-- What you have to do --
Express the records that follow as a Markdown table with the columns "Row" and "Line", putting each nonblank line in its own numbered row and omitting blank lines.

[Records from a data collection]
------------------------------

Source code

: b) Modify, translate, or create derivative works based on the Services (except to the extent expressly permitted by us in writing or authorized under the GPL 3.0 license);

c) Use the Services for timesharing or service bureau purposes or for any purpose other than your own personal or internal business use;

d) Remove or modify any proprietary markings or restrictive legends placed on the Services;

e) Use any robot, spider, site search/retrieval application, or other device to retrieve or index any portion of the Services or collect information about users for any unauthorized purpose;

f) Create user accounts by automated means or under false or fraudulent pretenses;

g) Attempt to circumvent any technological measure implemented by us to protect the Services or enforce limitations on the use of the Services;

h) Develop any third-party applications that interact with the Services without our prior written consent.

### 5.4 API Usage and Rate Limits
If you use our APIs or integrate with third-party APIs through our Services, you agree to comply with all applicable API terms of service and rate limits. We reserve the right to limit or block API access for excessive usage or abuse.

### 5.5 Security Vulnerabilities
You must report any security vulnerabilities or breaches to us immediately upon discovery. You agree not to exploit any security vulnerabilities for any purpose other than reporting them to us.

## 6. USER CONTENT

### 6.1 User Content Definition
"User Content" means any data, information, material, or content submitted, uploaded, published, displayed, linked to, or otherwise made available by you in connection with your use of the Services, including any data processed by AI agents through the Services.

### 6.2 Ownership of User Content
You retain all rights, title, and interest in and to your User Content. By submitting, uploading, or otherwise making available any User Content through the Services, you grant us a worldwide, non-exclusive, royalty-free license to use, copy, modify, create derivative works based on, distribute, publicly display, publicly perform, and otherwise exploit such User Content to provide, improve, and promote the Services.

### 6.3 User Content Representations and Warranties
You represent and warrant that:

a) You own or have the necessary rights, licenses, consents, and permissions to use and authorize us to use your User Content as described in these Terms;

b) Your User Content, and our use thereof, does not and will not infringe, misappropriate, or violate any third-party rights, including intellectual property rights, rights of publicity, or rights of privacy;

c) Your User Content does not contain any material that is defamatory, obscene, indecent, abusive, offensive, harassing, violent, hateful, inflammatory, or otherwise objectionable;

------------------------------

-- Exercise answer --
| Row | Line |
|---|---|
| 1 | Source code |
| 2 | : b) Modify, translate, or create derivative works based on the Services (except to the extent expressly permitted by us in writing or authorized under the GPL 3.0 license); |
| 3 | c) Use the Services for timesharing or service bureau purposes or for any purpose other than your own personal or internal business use; |
| 4 | d) Remove or modify any proprietary markings or restrictive legends placed on the Services; |
| 5 | e) Use any robot, spider, site search/retrieval application, or other device to retrieve or index any portion of the Services or collect information about users for any unauthorized purpose; |
| 6 | f) Create user accounts by automated means or under false or fraudulent pretenses; |
| 7 | g) Attempt to circumvent any technological measure implemented by us to protect the Services or enforce limitations on the use of the Services; |
| 8 | h) Develop any third-party applications that interact with the Services without our prior written consent. |
| 9 | ### 5.4 API Usage and Rate Limits |
| 10 | If you use our APIs or integrate with third-party APIs through our Services, you agree to comply with all applicable API terms of service and rate limits. We reserve the right to limit or block API access for excessive usage or abuse. |
| 11 | ### 5.5 Security Vulnerabilities |
| 12 | You must report any security vulnerabilities or breaches to us immediately upon discovery. You agree not to exploit any security vulnerabilities for any purpose other than reporting them to us. |
| 13 | ## 6. USER CONTENT |
| 14 | ### 6.1 User Content Definition |
| 15 | "User Content" means any data, information, material, or content submitted, uploaded, published, displayed, linked to, or otherwise made available by you in connection with your use of the Services, including any data processed by AI agents through the Services. |
| 16 | ### 6.2 Ownership of User Content |
| 17 | You retain all rights, title, and interest in and to your User Content. By submitting, uploading, or otherwise making available any User Content through the Services, you grant us a worldwide, non-exclusive, royalty-free license to use, copy, modify, create derivative works based on, distribute, publicly display, publicly perform, and otherwise exploit such User Content to provide, improve, and promote the Services. |
| 18 | ### 6.3 User Content Representations and Warranties |
| 19 | You represent and warrant that: |
| 20 | a) You own or have the necessary rights, licenses, consents, and permissions to use and authorize us to use your User Content as described in these Terms; |
| 21 | b) Your User Content, and our use thereof, does not and will not infringe, misappropriate, or violate any third-party rights, including intellectual property rights, rights of publicity, or rights of privacy; |
| 22 | c) Your User Content does not contain any material that is defamatory, obscene, indecent, abusive, offensive, harassing, violent, hateful, inflammatory, or otherwise objectionable; |